Task description: For every entry below, give an exact repeat and leave out the pictures.

[Pose estimation data]
○ ○ ○ ○ ○
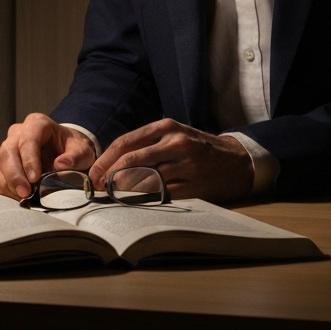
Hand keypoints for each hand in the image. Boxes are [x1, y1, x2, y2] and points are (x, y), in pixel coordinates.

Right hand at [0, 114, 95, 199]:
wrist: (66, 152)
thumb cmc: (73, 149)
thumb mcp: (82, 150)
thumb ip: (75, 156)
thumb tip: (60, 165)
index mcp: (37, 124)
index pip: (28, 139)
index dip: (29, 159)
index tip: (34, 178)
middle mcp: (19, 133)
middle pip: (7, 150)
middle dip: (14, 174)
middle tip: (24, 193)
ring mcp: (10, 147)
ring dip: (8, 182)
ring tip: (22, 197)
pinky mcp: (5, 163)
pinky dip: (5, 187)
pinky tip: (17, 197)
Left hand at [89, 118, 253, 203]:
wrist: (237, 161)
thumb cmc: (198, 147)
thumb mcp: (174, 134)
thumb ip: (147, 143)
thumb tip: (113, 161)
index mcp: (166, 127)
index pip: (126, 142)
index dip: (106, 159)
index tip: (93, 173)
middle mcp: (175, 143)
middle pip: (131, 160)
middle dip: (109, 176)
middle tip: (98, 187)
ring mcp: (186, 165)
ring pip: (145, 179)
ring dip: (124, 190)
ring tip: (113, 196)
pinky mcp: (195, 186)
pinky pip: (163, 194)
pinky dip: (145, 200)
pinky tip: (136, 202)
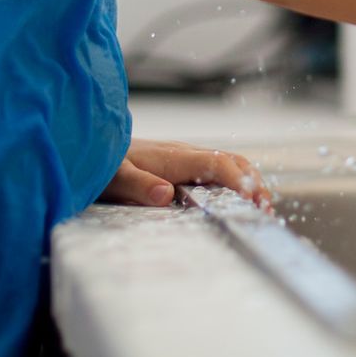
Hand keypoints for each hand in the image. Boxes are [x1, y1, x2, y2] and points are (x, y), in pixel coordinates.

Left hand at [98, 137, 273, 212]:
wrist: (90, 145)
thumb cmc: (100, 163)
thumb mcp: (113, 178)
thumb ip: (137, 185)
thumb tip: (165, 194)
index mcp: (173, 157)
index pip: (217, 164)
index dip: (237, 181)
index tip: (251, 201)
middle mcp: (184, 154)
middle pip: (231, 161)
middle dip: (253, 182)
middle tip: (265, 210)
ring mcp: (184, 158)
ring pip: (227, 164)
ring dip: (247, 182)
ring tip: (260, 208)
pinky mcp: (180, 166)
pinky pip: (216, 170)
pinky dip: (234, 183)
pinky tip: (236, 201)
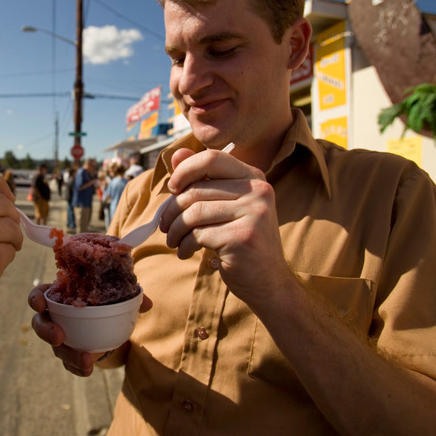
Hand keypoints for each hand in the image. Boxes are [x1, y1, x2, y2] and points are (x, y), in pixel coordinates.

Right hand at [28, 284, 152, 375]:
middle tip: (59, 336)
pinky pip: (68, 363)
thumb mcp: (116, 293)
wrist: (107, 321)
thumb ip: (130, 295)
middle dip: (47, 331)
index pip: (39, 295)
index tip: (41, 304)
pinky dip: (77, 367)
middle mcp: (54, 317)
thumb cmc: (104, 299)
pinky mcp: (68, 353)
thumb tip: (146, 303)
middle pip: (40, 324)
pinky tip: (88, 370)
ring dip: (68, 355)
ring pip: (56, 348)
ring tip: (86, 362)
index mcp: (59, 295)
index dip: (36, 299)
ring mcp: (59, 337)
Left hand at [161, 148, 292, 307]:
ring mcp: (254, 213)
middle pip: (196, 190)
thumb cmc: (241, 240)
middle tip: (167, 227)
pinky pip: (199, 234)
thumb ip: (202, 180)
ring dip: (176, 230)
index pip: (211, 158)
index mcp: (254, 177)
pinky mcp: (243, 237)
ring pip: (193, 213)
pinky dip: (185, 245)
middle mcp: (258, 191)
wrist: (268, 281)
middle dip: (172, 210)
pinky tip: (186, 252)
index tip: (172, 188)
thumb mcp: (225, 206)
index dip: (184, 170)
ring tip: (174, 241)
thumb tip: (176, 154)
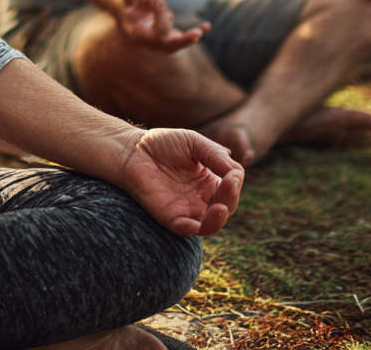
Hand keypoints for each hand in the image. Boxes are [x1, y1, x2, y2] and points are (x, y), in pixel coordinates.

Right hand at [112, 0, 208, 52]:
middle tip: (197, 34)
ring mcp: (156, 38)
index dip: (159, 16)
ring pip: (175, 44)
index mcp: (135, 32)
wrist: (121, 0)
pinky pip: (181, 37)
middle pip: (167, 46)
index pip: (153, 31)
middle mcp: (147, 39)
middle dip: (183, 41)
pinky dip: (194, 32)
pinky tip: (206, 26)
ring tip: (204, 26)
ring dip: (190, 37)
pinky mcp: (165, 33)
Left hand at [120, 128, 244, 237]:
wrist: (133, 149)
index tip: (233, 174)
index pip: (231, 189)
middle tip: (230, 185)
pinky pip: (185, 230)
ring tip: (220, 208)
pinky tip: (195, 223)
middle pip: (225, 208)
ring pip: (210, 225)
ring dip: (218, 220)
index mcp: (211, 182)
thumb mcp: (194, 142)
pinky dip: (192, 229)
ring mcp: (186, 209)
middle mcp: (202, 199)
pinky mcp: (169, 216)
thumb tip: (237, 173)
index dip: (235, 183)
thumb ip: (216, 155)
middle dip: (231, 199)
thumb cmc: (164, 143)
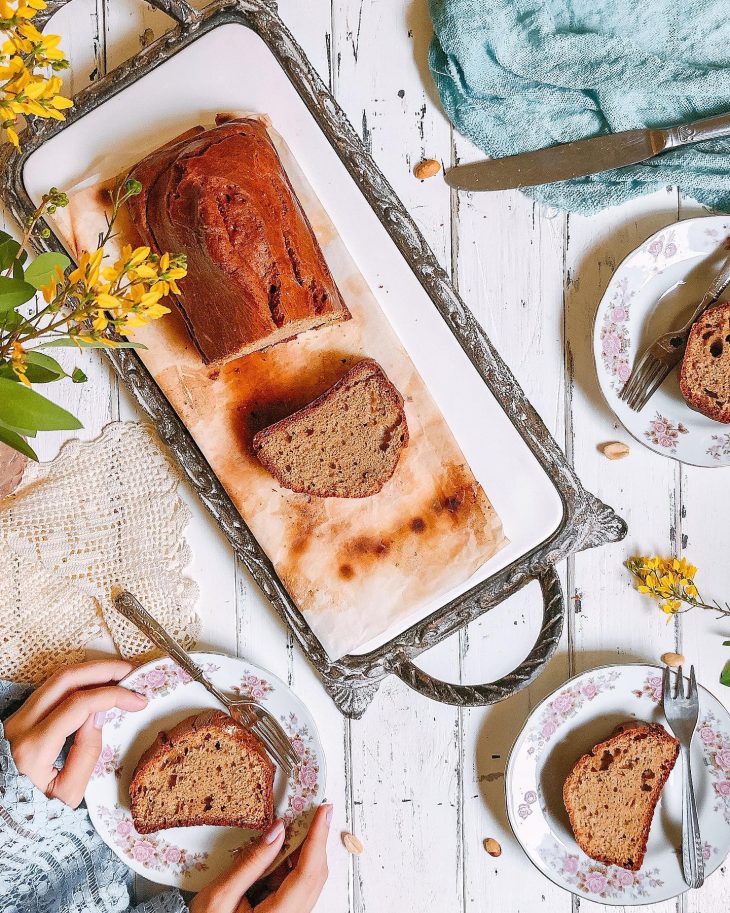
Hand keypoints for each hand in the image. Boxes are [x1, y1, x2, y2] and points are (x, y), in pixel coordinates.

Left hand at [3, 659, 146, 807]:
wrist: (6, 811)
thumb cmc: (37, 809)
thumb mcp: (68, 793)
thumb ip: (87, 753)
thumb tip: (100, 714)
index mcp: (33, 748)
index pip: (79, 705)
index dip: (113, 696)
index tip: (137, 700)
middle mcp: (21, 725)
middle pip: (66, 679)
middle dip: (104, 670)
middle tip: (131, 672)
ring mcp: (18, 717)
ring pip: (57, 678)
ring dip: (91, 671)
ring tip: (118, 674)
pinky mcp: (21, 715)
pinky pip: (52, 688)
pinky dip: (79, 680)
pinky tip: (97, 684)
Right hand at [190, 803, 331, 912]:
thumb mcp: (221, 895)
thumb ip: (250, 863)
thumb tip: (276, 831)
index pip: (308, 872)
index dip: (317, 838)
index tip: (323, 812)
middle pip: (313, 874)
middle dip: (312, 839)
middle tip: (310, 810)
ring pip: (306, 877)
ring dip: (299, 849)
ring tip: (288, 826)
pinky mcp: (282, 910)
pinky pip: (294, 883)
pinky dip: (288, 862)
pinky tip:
○ ○ ○ ○ ○
Output below:
Hand keypoints for each hand in the image. Boxes are [x1, y1, x2, y2] and points are (x, y), in pixel coordinates.

Right hand at [0, 114, 95, 199]:
wrist: (66, 152)
thumb cmc: (73, 149)
thumb mcp: (82, 150)
thumb ip: (75, 156)
thumb tip: (60, 165)
index mcp: (37, 124)
index pip: (28, 139)
index dip: (29, 159)
index tip: (34, 178)
middle mcp: (19, 133)
middle pip: (7, 150)
middle dip: (14, 174)
middle tip: (24, 193)
ring mcp: (10, 147)
ring dip: (8, 182)
ring tip: (22, 197)
pinky mcp: (5, 163)
pinky dip: (5, 187)
pinky tip: (17, 197)
Left hand at [89, 118, 253, 203]:
wrist: (237, 161)
thumb cmc: (198, 147)
thumb mcp: (174, 134)
thumb ip: (147, 143)
thumb tip: (113, 161)
index mcp: (166, 127)
index pip: (126, 142)
index dip: (106, 159)
index tip: (93, 173)
middle mcp: (175, 143)
middle pip: (131, 160)
middle dip: (109, 176)
middle tip: (98, 187)
ring mcp: (186, 165)
ring pip: (145, 179)
ring dip: (124, 190)
ring tip: (113, 196)
pinky mcp: (195, 186)
pinky pip: (163, 194)
pinky dip: (145, 200)
pinky tip: (136, 202)
Hand keypoints for each hand in the image. Boxes are [x1, y1, x2, y2] and points are (x, y), in pixel coordinates.

Left hand at [98, 137, 273, 212]:
wrist: (90, 145)
thumb cmc: (100, 163)
thumb mcp: (113, 178)
thumb ip: (137, 185)
thumb tip: (165, 194)
index mcp: (173, 157)
index pip: (217, 164)
index dip: (237, 181)
index tip: (251, 201)
middle mcp: (184, 154)
middle pip: (231, 161)
middle dip: (253, 182)
middle tip: (265, 210)
ring mcp: (184, 158)
ring pip: (227, 164)
ring dip: (247, 182)
ring tip: (260, 208)
pinky mcp: (180, 166)
pinky pip: (216, 170)
pinky dip: (234, 183)
pinky tip: (236, 201)
Hand keypoints for each hand in the image. Boxes are [x1, y1, x2, y2] and points are (x, y), in pixel coordinates.

Right hand at [28, 284, 152, 375]:
middle tip: (59, 336)
pinky pip: (68, 363)
thumb mcp: (116, 293)
wrist: (107, 321)
thumb ip: (130, 295)
middle dip: (47, 331)
index pip: (39, 295)
index tip: (41, 304)
pinky dip: (77, 367)
middle mcp: (54, 317)
thumb cmc: (104, 299)
pinky mcp: (68, 353)
thumb tip: (146, 303)
middle pip: (40, 324)
pinky tip: (88, 370)
ring dip: (68, 355)
ring pip: (56, 348)
ring tip: (86, 362)
index mcp: (59, 295)
index dip: (36, 299)
ring mcp: (59, 337)
Left hand at [161, 148, 292, 307]:
ring mcp: (254, 213)
middle pip: (196, 190)
thumb cmc: (241, 240)
middle tip: (167, 227)
pinky pip: (199, 234)
thumb ip: (202, 180)
ring dip: (176, 230)
index pip: (211, 158)
index mcp: (254, 177)
pinky mcp: (243, 237)
ring pip: (193, 213)
pinky dip: (185, 245)
middle mcp: (258, 191)
wrist: (268, 281)
middle dip: (172, 210)
pinky tip: (186, 252)
index tip: (172, 188)
thumb mcp: (225, 206)
index dip: (184, 170)
ring tip: (174, 241)
thumb tip: (176, 154)
Hand keypoints for each hand in the image. Boxes are [x1, y1, x2, y2] and points are (x, y), in pixel coordinates.

Right hand at [112, 0, 208, 52]:
middle tip: (197, 34)
ring mcp: (156, 38)
index dip: (159, 16)
ring pip: (175, 44)
index mcp: (135, 32)
wrist: (121, 0)
pinky pip: (181, 37)
middle pip: (167, 46)
index pip: (153, 31)
middle mcp: (147, 39)
middle dip: (183, 41)
pinky dip: (194, 32)
pinky tip: (206, 26)
ring tip: (204, 26)
ring dip: (190, 37)
pinky mcp: (165, 33)
Left hand at [120, 128, 244, 237]:
wrist: (133, 149)
index tip: (233, 174)
index pip: (231, 189)
middle tip: (230, 185)
pinky pip: (185, 230)
ring tip: (220, 208)
pinky tip: (195, 223)
middle pip: (225, 208)
ring pip: (210, 225)
ring dip: (218, 220)
index mcp: (211, 182)
thumb mcp: (194, 142)
pinky dip: (192, 229)
ring mcp: (186, 209)
middle mcp: (202, 199)
pinky mcp: (169, 216)
thumb tip: (237, 173)
index dip: (235, 183)
thumb ip: (216, 155)
middle dip: (231, 199)
thumb cmc: (164, 143)
Hand keypoints for each hand in the image. Boxes are [x1, y1, x2, y2] and points are (x, y), in pixel coordinates.

Left hand at [3, 659, 146, 807]:
wrist: (6, 811)
thumb cmc: (37, 809)
thumb mcp: (68, 793)
thumb ip: (87, 753)
thumb tip: (100, 714)
index mcp: (33, 748)
index pip: (79, 705)
index dip: (113, 696)
index tip: (137, 700)
middle mcp: (21, 725)
middle pip: (66, 679)
middle dip: (104, 670)
middle tip: (131, 672)
ring mcp: (18, 717)
ring pip: (57, 678)
ring dip: (91, 671)
ring tip: (118, 674)
pinky mcp: (21, 715)
pinky pip: (52, 688)
pinky dip: (79, 680)
pinky tip: (97, 684)
Right hand at [190, 803, 331, 912]:
thumb mcp: (221, 895)
thumb ip: (250, 863)
thumb tip: (276, 831)
index pip: (308, 872)
index dip: (317, 838)
index tip: (323, 812)
middle pip: (313, 874)
middle dip: (312, 839)
middle tip: (310, 810)
ring pip: (306, 877)
ring dip: (299, 849)
ring tip: (288, 826)
pinky mcp: (282, 910)
pinky pip: (294, 883)
pinky dip: (288, 862)
pinky tip:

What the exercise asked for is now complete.